Page:Fontanes - Œuvres, tome 1.djvu/132

La bibliothèque libre.
Le texte de cette page a été corrigé et est conforme au fac-similé.
5
LA FORÊT DE NAVARRE.

Pourquoi n’êtes-vous plus, rêves attendrissants ?
Dès que l’amour des vers charma mes premiers ans,
J’appris avec transport ceux de l’aimable Ovide,
Poète mensonger dont l’enfance est avide.
Devant le laurier vert tendrement incliné,
Triste, je saluais les mânes de Daphné,
Et, touché de son sort, je passais en silence.
Près de cet arbre en deuil qu’un vent léger balance,
Qui monte en pyramide élancé dans les airs,
Et croit, ami des morts, sur les tombeaux déserts,
Je pleurais le trépas du jeune Cyparisse.
Lorsqu’un chêne m’offrait son ombre protectrice,
Lorsque je reposais sous un tilleul assis,
Nommant avec respect Philémon et Baucis,
Si j’obtiens, me disais-je, une amante fidèle,
Je veux que Philémon soit un jour mon modèle,
Qu’elle imite Baucis ! et, tous deux, puissions-nous
Mourir au même instant comme ces deux époux !

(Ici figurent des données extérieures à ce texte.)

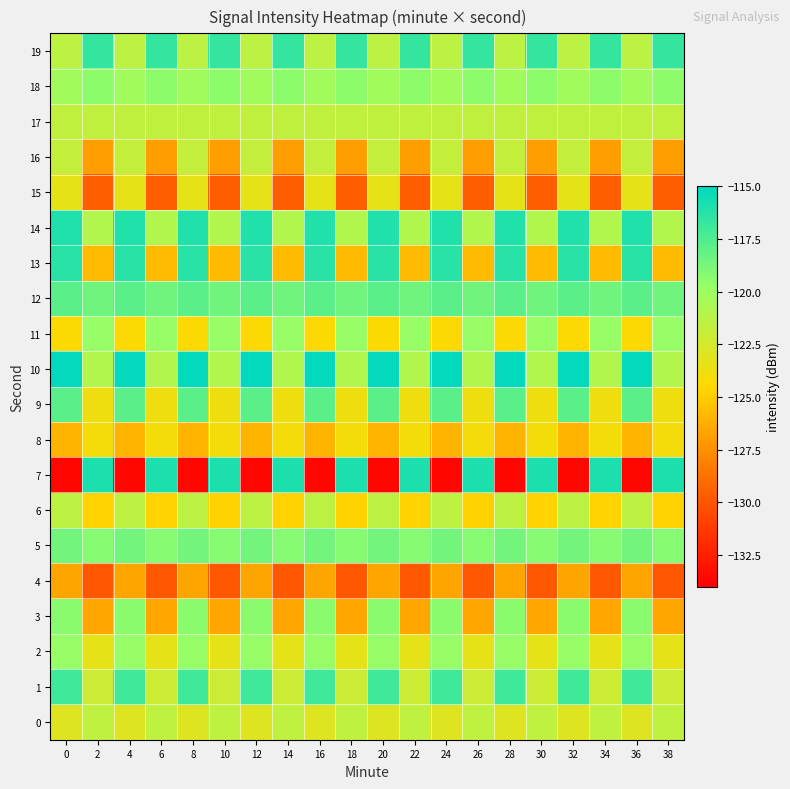

Reading left to right, extract all data points from this chart.

0: 0=-123.0	2=-121.5	4=-123.0	6=-121.5	8=-123.0	10=-121.5	12=-123.0	14=-121.5	16=-123.0	18=-121.5	20=-123.0	22=-121.5	24=-123.0	26=-121.5	28=-123.0	30=-121.5	32=-123.0	34=-121.5	36=-123.0	38=-121.5
1: 0=-117.0	2=-122.1	4=-117.0	6=-122.1	8=-117.0	10=-122.1	12=-117.0	14=-122.1	16=-117.0	18=-122.1	20=-117.0	22=-122.1	24=-117.0	26=-122.1	28=-117.0	30=-122.1	32=-117.0	34=-122.1	36=-117.0	38=-122.1
2: 0=-119.7	2=-123.3	4=-119.7	6=-123.3	8=-119.7	10=-123.3	12=-119.7	14=-123.3	16=-119.7	18=-123.3	20=-119.7	22=-123.3	24=-119.7	26=-123.3	28=-119.7	30=-123.3	32=-119.7	34=-123.3	36=-119.7	38=-123.3
3: 0=-119.4	2=-126.5	4=-119.4	6=-126.5	8=-119.4	10=-126.5	12=-119.4	14=-126.5	16=-119.4	18=-126.5	20=-119.4	22=-126.5	24=-119.4	26=-126.5	28=-119.4	30=-126.5	32=-119.4	34=-126.5	36=-119.4	38=-126.5
4: 0=-126.6	2=-129.9	4=-126.6	6=-129.9	8=-126.6	10=-129.9	12=-126.6	14=-129.9	16=-126.6	18=-129.9	20=-126.6	22=-129.9	24=-126.6	26=-129.9	28=-126.6	30=-129.9	32=-126.6	34=-129.9	36=-126.6	38=-129.9
5: 0=-118.6	2=-119.2	4=-118.6	6=-119.2	8=-118.6	10=-119.2	12=-118.6	14=-119.2	16=-118.6	18=-119.2	20=-118.6	22=-119.2	24=-118.6	26=-119.2	28=-118.6	30=-119.2	32=-118.6	34=-119.2	36=-118.6	38=-119.2
6: 0=-121.5	2=-124.7	4=-121.5	6=-124.7	8=-121.5	10=-124.7	12=-121.5	14=-124.7	16=-121.5	18=-124.7	20=-121.5	22=-124.7	24=-121.5	26=-124.7	28=-121.5	30=-124.7	32=-121.5	34=-124.7	36=-121.5	38=-124.7
7: 0=-133.7	2=-115.9	4=-133.7	6=-115.9	8=-133.7	10=-115.9	12=-133.7	14=-115.9	16=-133.7	18=-115.9	20=-133.7	22=-115.9	24=-133.7	26=-115.9	28=-133.7	30=-115.9	32=-133.7	34=-115.9	36=-133.7	38=-115.9
8: 0=-126.0	2=-124.0	4=-126.0	6=-124.0	8=-126.0	10=-124.0	12=-126.0	14=-124.0	16=-126.0	18=-124.0	20=-126.0	22=-124.0	24=-126.0	26=-124.0	28=-126.0	30=-124.0	32=-126.0	34=-124.0	36=-126.0	38=-124.0
9: 0=-117.9	2=-123.8	4=-117.9	6=-123.8	8=-117.9	10=-123.8	12=-117.9	14=-123.8	16=-117.9	18=-123.8	20=-117.9	22=-123.8	24=-117.9	26=-123.8	28=-117.9	30=-123.8	32=-117.9	34=-123.8	36=-117.9	38=-123.8
10: 0=-115.1	2=-120.9	4=-115.1	6=-120.9	8=-115.1	10=-120.9	12=-115.1	14=-120.9	16=-115.1	18=-120.9	20=-115.1	22=-120.9	24=-115.1	26=-120.9	28=-115.1	30=-120.9	32=-115.1	34=-120.9	36=-115.1	38=-120.9
11: 0=-124.4	2=-119.7	4=-124.4	6=-119.7	8=-124.4	10=-119.7	12=-124.4	14=-119.7	16=-124.4	18=-119.7	20=-124.4	22=-119.7	24=-124.4	26=-119.7	28=-124.4	30=-119.7	32=-124.4	34=-119.7	36=-124.4	38=-119.7
12: 0=-117.8	2=-118.5	4=-117.8	6=-118.5	8=-117.8	10=-118.5	12=-117.8	14=-118.5	16=-117.8	18=-118.5	20=-117.8	22=-118.5	24=-117.8	26=-118.5	28=-117.8	30=-118.5	32=-117.8	34=-118.5	36=-117.8	38=-118.5
13: 0=-116.3	2=-125.7	4=-116.3	6=-125.7	8=-116.3	10=-125.7	12=-116.3	14=-125.7	16=-116.3	18=-125.7	20=-116.3	22=-125.7	24=-116.3	26=-125.7	28=-116.3	30=-125.7	32=-116.3	34=-125.7	36=-116.3	38=-125.7
14: 0=-116.1	2=-120.9	4=-116.1	6=-120.9	8=-116.1	10=-120.9	12=-116.1	14=-120.9	16=-116.1	18=-120.9	20=-116.1	22=-120.9	24=-116.1	26=-120.9	28=-116.1	30=-120.9	32=-116.1	34=-120.9	36=-116.1	38=-120.9
15: 0=-123.4	2=-129.6	4=-123.4	6=-129.6	8=-123.4	10=-129.6	12=-123.4	14=-129.6	16=-123.4	18=-129.6	20=-123.4	22=-129.6	24=-123.4	26=-129.6	28=-123.4	30=-129.6	32=-123.4	34=-129.6	36=-123.4	38=-129.6
16: 0=-121.7	2=-126.9	4=-121.7	6=-126.9	8=-121.7	10=-126.9	12=-121.7	14=-126.9	16=-121.7	18=-126.9	20=-121.7	22=-126.9	24=-121.7	26=-126.9	28=-121.7	30=-126.9	32=-121.7	34=-126.9	36=-121.7	38=-126.9
17: 0=-121.7	2=-121.6	4=-121.7	6=-121.6	8=-121.7	10=-121.6	12=-121.7	14=-121.6	16=-121.7	18=-121.6	20=-121.7	22=-121.6	24=-121.7	26=-121.6	28=-121.7	30=-121.6	32=-121.7	34=-121.6	36=-121.7	38=-121.6
18: 0=-120.2	2=-119.4	4=-120.2	6=-119.4	8=-120.2	10=-119.4	12=-120.2	14=-119.4	16=-120.2	18=-119.4	20=-120.2	22=-119.4	24=-120.2	26=-119.4	28=-120.2	30=-119.4	32=-120.2	34=-119.4	36=-120.2	38=-119.4
19: 0=-121.4	2=-116.7	4=-121.4	6=-116.7	8=-121.4	10=-116.7	12=-121.4	14=-116.7	16=-121.4	18=-116.7	20=-121.4	22=-116.7	24=-121.4	26=-116.7	28=-121.4	30=-116.7	32=-121.4	34=-116.7	36=-121.4	38=-116.7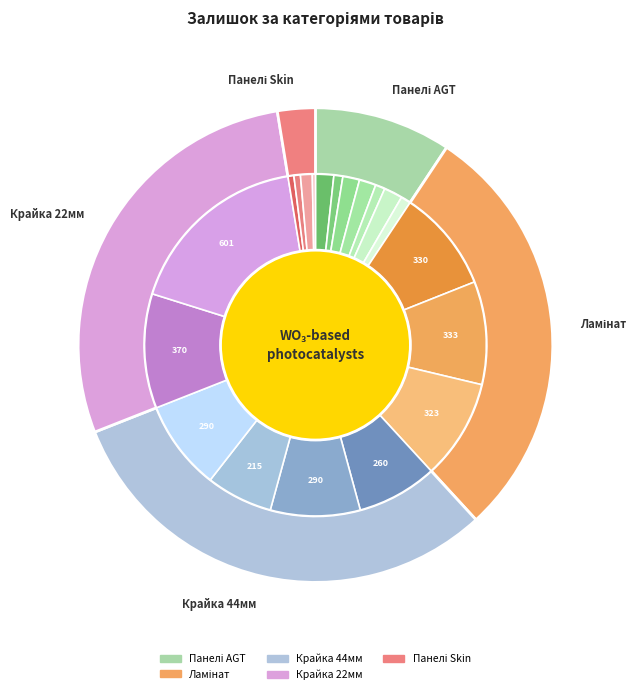

True or false: Ламінат PRK607 accounts for 24% of the total.

False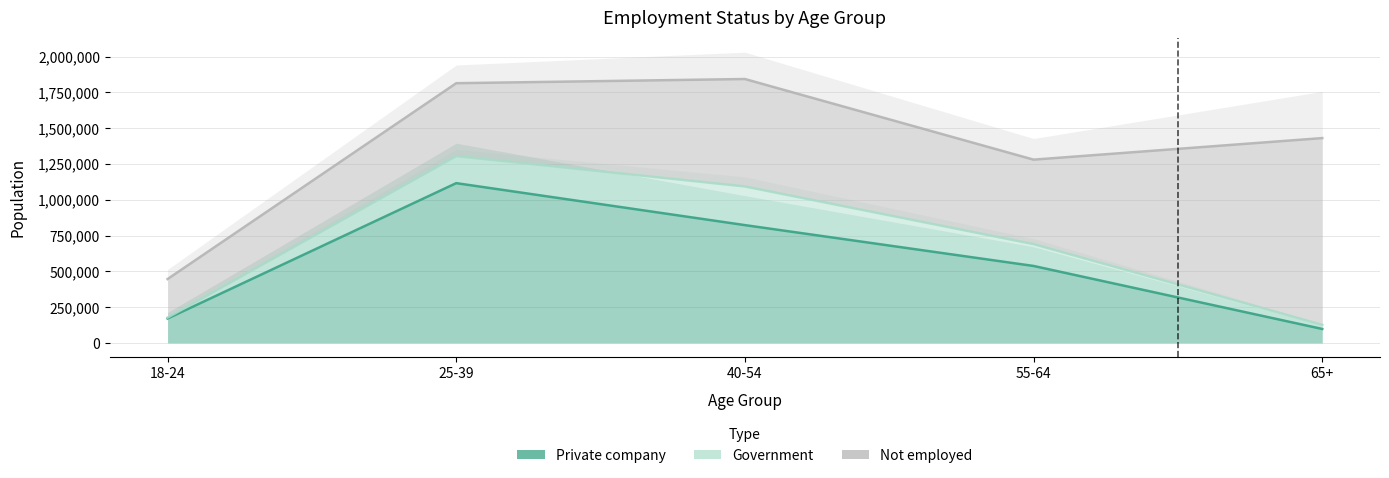

What are all the series names shown in the legend?

Private company, Government, Not employed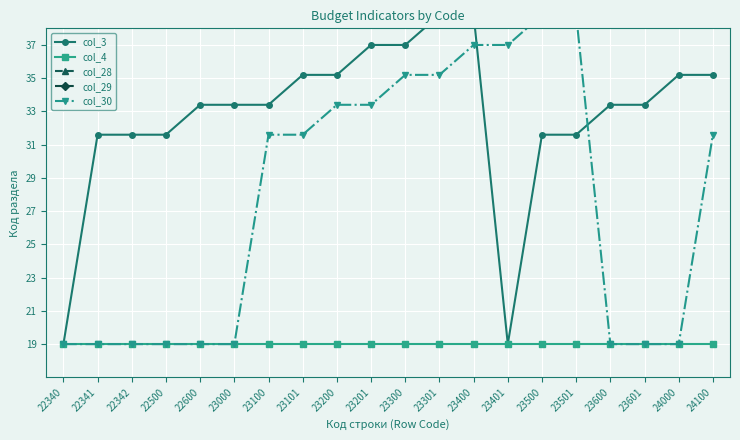

How many data points in col_28 are above 438?

10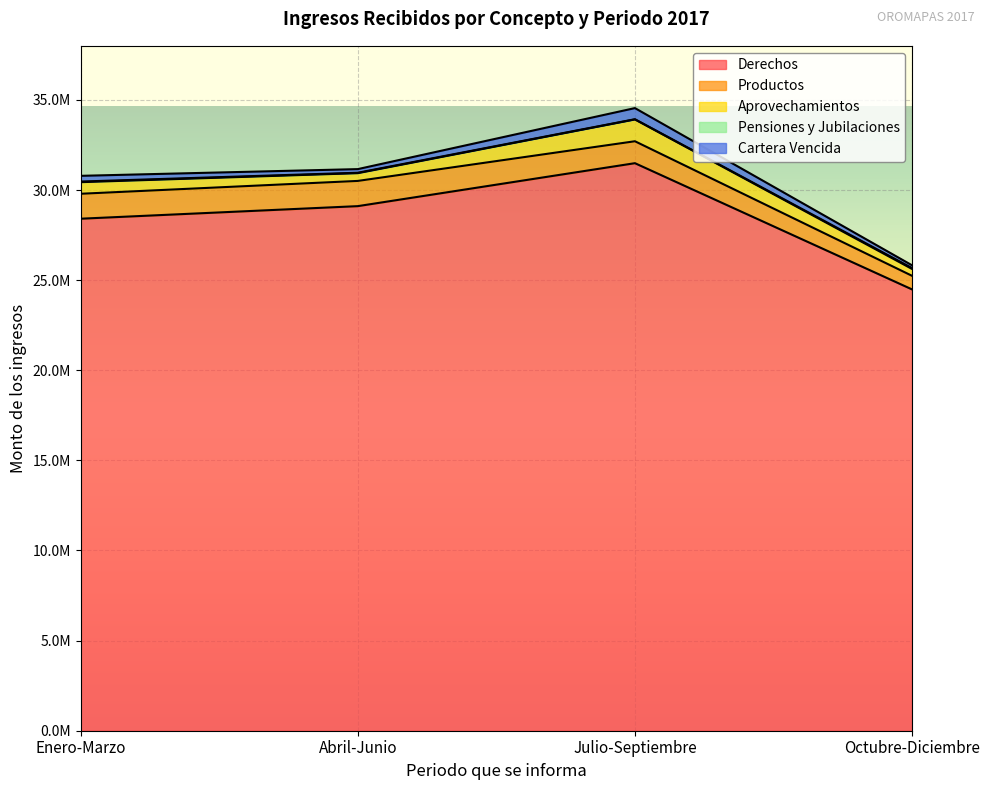

What is the difference between the Aprovechamientos values at Abril-Junio and Enero-Marzo?

213166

Aujourd’hui, dans les bois, mes pensers plus austères
Savent de la nature observer les mystères ;
Linné m’apprend les mœurs des nombreux végétaux,
Depuis l’arbre qui croît au-dessus des coteaux
Jusqu’à l’herbe rampante où naît, vit et fourmille
D’insectes ignorés une immense famille.
Je connais leurs instincts, leurs haines, leurs amours ;
Je sais tous les canaux où la sève a son cours,
Et par quels sucs féconds la terre maternelle
Entretient des forêts la jeunesse éternelle.